━━━ DATA EXTRACTS ━━━

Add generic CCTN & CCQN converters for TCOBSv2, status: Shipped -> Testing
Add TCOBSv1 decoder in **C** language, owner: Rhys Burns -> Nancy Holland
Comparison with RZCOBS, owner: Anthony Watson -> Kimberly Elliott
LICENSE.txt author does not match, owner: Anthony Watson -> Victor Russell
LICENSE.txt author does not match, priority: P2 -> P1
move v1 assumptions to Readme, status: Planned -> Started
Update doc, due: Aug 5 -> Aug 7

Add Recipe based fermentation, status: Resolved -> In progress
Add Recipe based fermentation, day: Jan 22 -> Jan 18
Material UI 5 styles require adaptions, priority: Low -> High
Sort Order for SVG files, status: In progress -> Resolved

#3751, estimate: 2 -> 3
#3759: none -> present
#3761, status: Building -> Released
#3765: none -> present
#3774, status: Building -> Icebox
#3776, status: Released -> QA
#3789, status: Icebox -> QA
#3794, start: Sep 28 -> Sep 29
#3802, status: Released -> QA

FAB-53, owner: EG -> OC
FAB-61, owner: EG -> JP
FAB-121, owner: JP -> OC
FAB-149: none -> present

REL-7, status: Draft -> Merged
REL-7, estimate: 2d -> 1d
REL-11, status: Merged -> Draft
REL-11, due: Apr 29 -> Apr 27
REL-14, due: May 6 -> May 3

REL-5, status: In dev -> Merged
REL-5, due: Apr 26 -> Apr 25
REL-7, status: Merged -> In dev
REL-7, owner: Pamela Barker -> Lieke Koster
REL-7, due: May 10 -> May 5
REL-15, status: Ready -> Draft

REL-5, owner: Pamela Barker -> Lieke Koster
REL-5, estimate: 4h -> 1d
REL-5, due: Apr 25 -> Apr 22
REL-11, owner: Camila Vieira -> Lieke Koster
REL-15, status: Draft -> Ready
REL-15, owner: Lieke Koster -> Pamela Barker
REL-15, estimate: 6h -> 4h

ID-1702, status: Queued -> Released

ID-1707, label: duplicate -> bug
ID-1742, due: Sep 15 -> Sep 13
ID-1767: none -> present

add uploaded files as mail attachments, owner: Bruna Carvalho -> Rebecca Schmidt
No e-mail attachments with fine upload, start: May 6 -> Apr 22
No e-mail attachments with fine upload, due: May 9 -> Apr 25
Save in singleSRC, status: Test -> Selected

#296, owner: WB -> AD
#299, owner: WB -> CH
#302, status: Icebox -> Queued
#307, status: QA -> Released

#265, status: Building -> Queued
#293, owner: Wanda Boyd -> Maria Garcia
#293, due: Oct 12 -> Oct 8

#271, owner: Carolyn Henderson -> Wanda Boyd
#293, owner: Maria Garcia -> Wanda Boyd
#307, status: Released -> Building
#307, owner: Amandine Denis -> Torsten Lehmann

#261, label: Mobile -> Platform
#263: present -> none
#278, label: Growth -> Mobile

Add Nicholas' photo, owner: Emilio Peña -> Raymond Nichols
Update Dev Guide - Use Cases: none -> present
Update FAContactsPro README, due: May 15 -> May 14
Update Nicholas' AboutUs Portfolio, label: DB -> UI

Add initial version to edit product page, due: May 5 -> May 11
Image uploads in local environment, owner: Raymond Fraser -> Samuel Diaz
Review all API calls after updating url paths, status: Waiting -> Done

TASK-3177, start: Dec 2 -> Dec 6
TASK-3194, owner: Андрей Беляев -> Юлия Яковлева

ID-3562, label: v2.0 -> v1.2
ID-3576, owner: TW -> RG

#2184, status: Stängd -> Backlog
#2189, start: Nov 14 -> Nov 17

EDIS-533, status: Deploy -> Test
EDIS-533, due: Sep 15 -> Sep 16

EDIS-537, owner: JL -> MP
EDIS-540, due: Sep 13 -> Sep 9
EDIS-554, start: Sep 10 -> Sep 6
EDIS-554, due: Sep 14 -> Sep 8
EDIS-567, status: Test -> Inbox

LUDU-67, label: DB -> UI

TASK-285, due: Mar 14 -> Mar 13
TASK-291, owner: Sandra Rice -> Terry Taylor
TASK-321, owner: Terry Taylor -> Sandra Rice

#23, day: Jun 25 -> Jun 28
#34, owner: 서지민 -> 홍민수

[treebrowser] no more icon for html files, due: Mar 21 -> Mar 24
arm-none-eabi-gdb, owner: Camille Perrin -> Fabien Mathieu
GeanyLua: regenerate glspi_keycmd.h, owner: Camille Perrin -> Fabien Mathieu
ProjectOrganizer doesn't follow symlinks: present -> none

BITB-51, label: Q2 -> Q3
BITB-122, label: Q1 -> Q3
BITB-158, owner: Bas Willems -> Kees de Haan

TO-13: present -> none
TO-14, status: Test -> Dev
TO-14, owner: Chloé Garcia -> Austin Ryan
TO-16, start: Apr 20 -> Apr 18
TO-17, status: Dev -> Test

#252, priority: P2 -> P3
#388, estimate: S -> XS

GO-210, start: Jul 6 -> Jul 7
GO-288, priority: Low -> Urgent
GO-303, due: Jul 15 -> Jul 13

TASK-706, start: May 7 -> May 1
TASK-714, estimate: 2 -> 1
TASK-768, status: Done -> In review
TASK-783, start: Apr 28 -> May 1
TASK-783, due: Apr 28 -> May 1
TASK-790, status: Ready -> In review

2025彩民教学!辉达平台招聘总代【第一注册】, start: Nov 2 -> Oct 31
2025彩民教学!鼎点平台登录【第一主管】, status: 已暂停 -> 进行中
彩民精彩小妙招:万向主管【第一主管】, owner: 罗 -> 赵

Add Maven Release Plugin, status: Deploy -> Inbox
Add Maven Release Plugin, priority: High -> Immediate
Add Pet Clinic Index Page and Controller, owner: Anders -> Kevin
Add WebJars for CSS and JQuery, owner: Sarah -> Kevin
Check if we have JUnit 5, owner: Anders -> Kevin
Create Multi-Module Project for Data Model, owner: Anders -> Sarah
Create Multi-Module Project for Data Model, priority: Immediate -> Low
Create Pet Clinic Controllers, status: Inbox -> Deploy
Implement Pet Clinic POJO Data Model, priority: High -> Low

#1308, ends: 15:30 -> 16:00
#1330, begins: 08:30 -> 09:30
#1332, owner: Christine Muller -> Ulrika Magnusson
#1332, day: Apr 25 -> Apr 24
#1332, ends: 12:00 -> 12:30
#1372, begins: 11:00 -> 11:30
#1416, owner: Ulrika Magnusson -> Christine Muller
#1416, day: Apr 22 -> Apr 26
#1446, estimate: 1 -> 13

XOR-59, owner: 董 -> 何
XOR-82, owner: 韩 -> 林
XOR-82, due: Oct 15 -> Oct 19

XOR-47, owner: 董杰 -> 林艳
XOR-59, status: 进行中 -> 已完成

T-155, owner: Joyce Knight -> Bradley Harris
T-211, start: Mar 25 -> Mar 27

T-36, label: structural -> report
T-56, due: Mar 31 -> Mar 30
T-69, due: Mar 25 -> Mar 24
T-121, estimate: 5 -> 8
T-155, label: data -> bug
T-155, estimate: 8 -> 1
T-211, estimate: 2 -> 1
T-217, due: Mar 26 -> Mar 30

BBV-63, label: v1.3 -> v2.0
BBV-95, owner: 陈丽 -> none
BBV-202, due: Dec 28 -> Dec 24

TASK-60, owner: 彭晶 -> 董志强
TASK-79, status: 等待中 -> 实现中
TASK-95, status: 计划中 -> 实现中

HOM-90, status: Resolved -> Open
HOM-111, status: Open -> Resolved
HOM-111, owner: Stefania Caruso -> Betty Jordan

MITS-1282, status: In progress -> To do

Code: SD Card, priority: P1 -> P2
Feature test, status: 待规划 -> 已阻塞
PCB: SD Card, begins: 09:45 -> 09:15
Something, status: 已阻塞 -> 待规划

━━━

DIRECTIVE: Of the entries above, transcribe exactly those lines that fall between the line containing "XOR-47, owner: 董杰 -> 林艳" and the line containing "T-217, due: Mar 26 -> Mar 30", together with those two lines.

FINAL ANSWER:
XOR-47, owner: 董杰 -> 林艳
XOR-59, status: 进行中 -> 已完成

T-155, owner: Joyce Knight -> Bradley Harris
T-211, start: Mar 25 -> Mar 27

T-36, label: structural -> report
T-56, due: Mar 31 -> Mar 30
T-69, due: Mar 25 -> Mar 24
T-121, estimate: 5 -> 8
T-155, label: data -> bug
T-155, estimate: 8 -> 1
T-211, estimate: 2 -> 1
T-217, due: Mar 26 -> Mar 30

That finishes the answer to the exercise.